For his pizzas, Kang uses a high-temperature, wood-fired Acunto Napoli oven that he powers solely with dried, domestic oak -- transforming Darobe’s dough into a beautiful, bronzed, flavorful crust in one minute and 30 seconds. Kang emphasized the time it takes to make his pizza.
As the foundation for Darobe’s Bismarck that chewy, ever-so-slightly buoyant crust with its walnut-hued exterior and nutty flavors pairs well with mild cheeses, unctuous egg yolk -- which Kang calls the “sauce” of this pie -- saline ribbons of prosciutto, that rich slick of truffle oil and fragrant leaves of basil.

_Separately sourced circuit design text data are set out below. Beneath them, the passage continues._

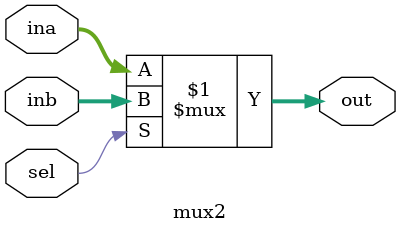
<source format=v>
module mux2 #(parameter WIDTH=32) (
    input sel,
    input [WIDTH-1:0] ina, inb,
    output [WIDTH-1:0] out
);
    assign out = sel ? inb : ina;
endmodule
</source>
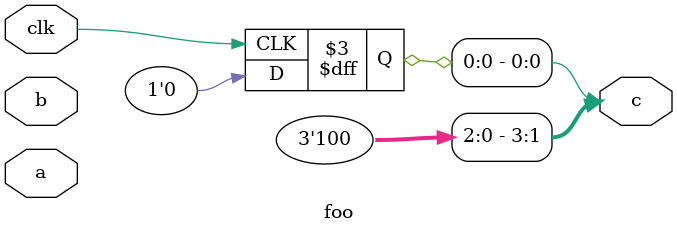
<source format=v>
module foo(clk, a, b, c);
    input clk;
    input [1:0] a, b;
    output reg [3:0] c;

    initial begin
        c <= 4'b1001;
    end

    always @(posedge clk) begin
        c[0] = 0;
    end

endmodule
</source>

The pizza menu at Darobe is the same at both locations, Kang explained, so that pizza aficionados looking for a slice of Bismarck or another one of their favorite pies will not be disappointed when taking a seat at the new location.
At the Nonhyeon location, however, Kang plans to expand his repertoire of non-pizza, wood-fired eats, exploring what other dishes he can create with his high-temperature oven.
Darobe Nonhyeon Store
1F, 94-9 Nonhyeon-dong, Gangnam-gu, Seoul
Open noon to 4 p.m. and 6 p.m. to 10:30 p.m. Monday through Thursday; noon to 4 p.m. and 6 p.m. to 11 p.m. on Fridays; 6 p.m. to 11 p.m. on Saturdays; closed Sundays.
Pizzas cost 16,000 won to 28,000 won, pasta costs 21,000 won to 38,000 won, appetizers cost 8,000 won to 25,000 won, tapas cost 14,500 won to 22,000 won, and marinated dishes cost 3,500 won to 7,000 won.